═══ Stored rows ═══
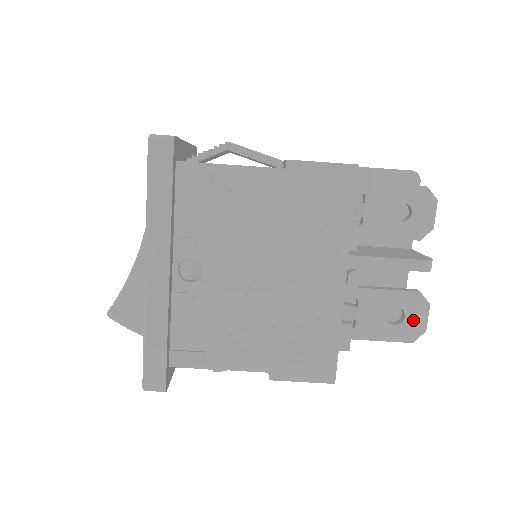
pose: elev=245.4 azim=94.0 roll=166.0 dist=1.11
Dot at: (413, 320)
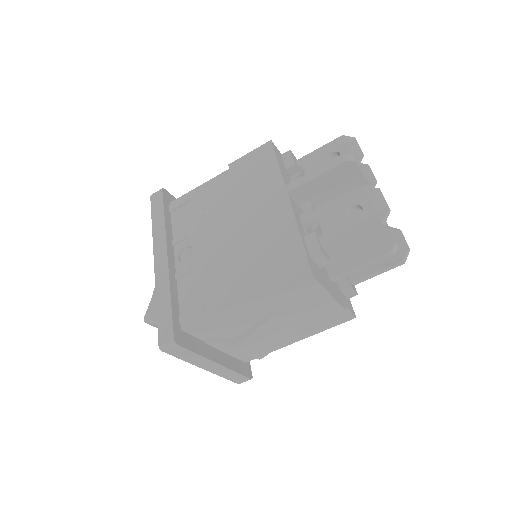
Dot at: (371, 206)
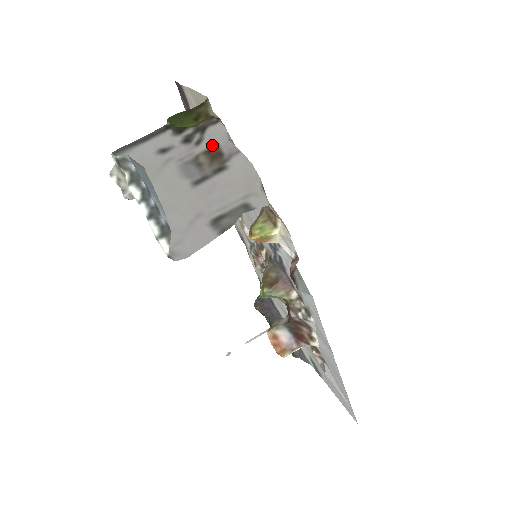
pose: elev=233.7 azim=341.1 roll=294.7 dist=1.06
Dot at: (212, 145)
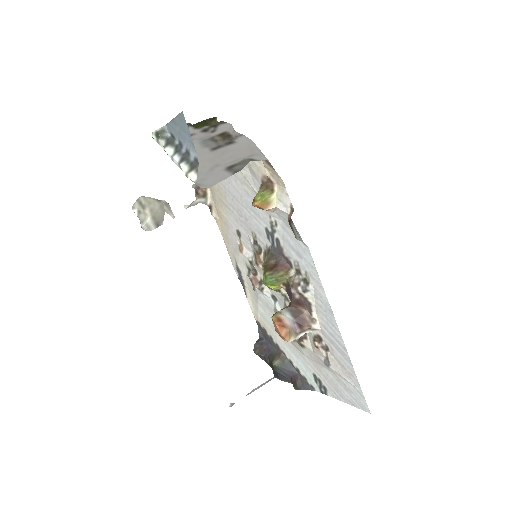
Dot at: (223, 132)
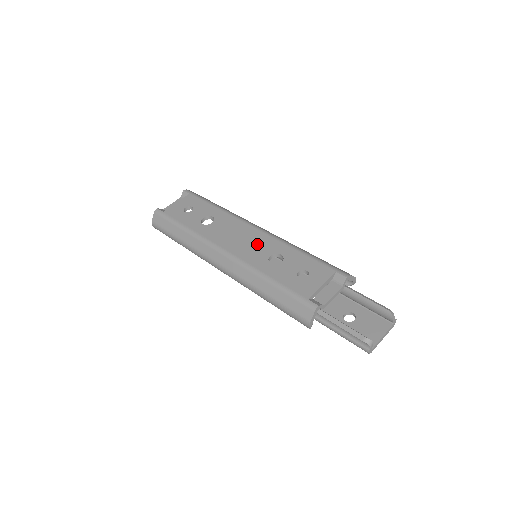
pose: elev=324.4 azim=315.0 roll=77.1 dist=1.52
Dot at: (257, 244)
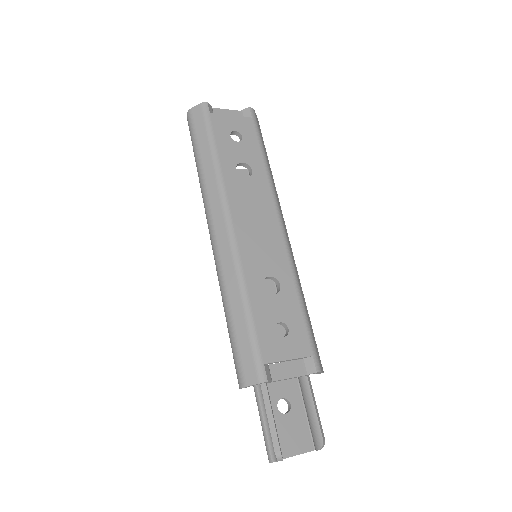
Dot at: (268, 249)
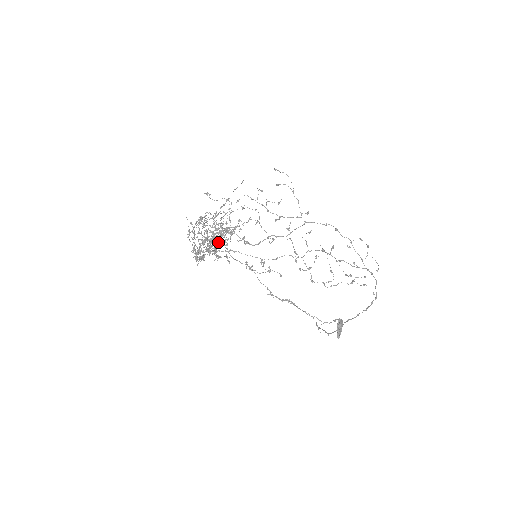
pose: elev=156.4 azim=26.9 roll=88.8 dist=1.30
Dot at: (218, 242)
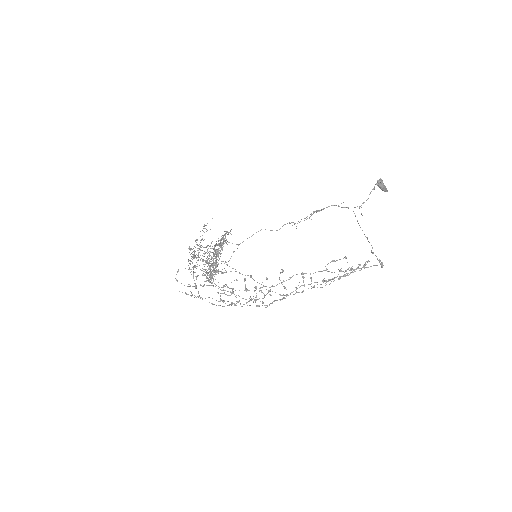
Dot at: (218, 271)
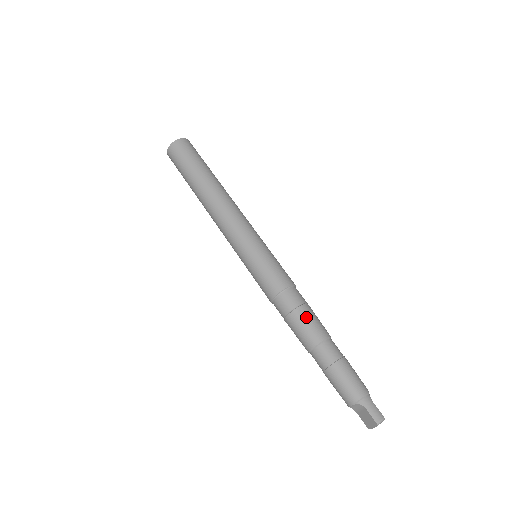
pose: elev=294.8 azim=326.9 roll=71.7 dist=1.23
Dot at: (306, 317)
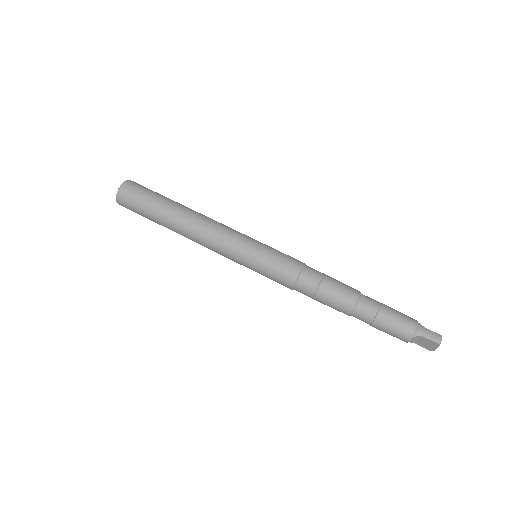
Dot at: (332, 287)
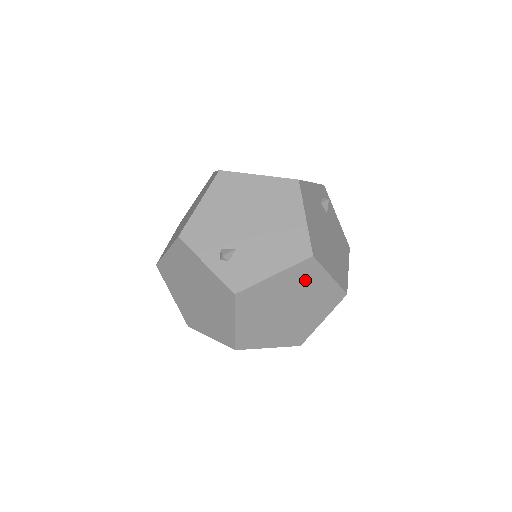
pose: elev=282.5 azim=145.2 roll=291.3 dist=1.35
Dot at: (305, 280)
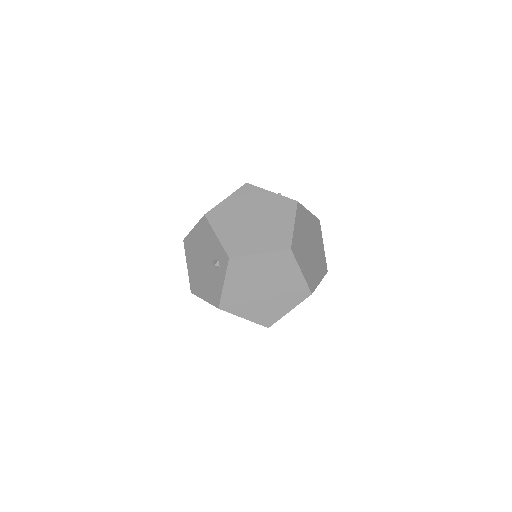
Dot at: (317, 233)
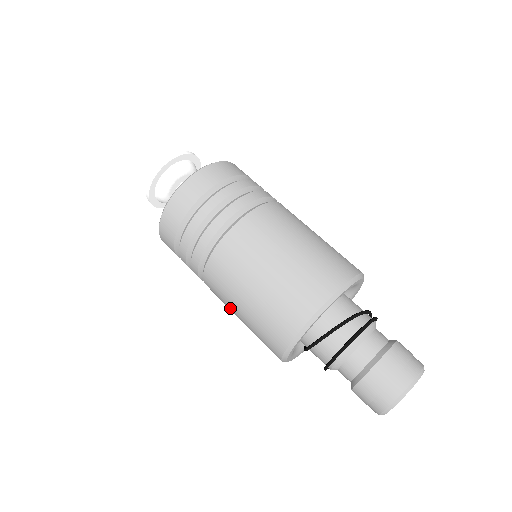
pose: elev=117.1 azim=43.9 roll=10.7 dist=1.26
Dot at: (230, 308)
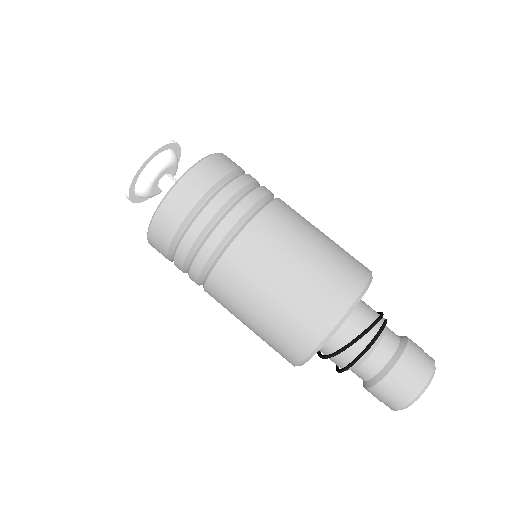
Dot at: occluded
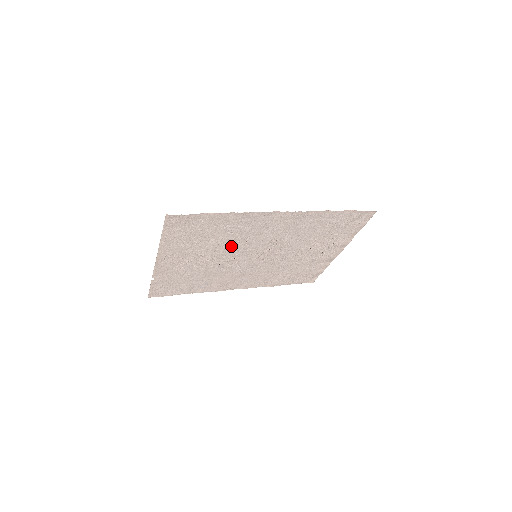
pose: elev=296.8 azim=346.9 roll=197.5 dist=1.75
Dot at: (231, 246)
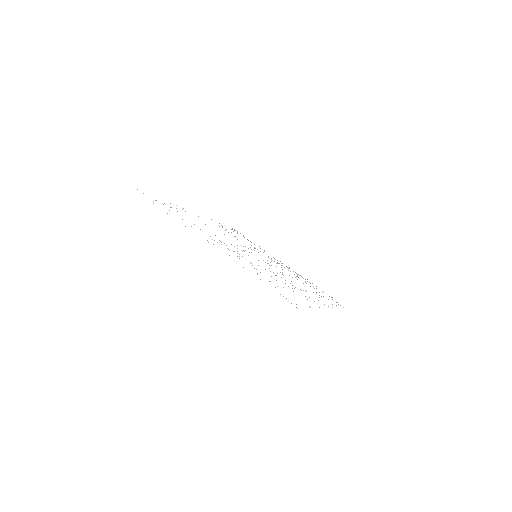
Dot at: occluded
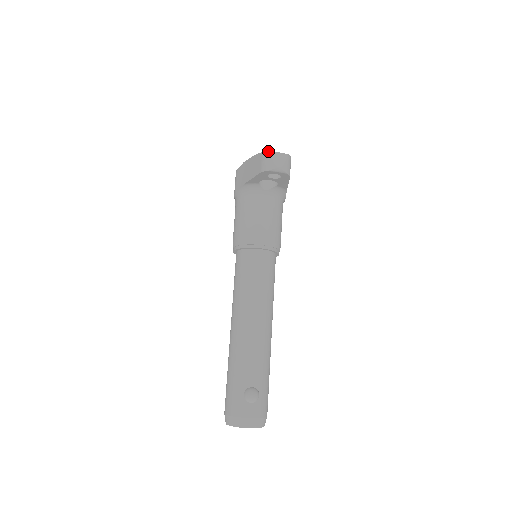
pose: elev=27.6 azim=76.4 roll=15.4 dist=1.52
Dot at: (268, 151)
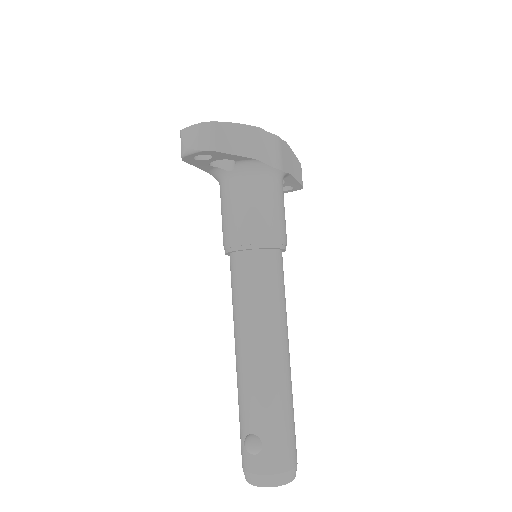
Dot at: (180, 130)
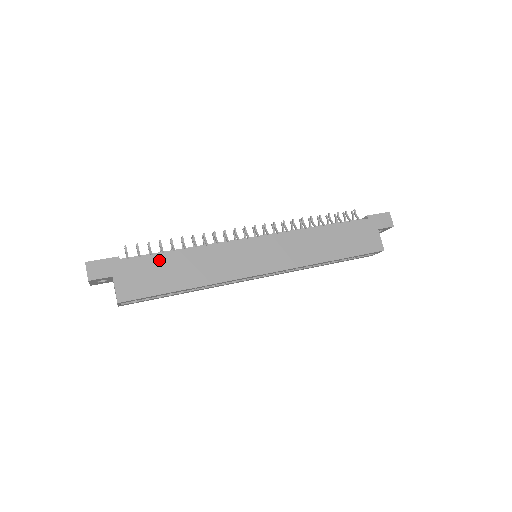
═══
What to work on:
Give back, unchanged, the lines from the start of the items through the line with "Dot at: (268, 249)", including both ends. Leave the pictures out of your answer.

Reply:
pose: elev=245.4 azim=94.0 roll=166.0 dist=1.11
Dot at: (413, 320)
Dot at: (371, 206)
pose: elev=233.7 azim=341.1 roll=294.7 dist=1.06
Dot at: (212, 145)
Dot at: (223, 132)
pose: elev=324.4 azim=315.0 roll=77.1 dist=1.52
Dot at: (257, 244)
Dot at: (268, 249)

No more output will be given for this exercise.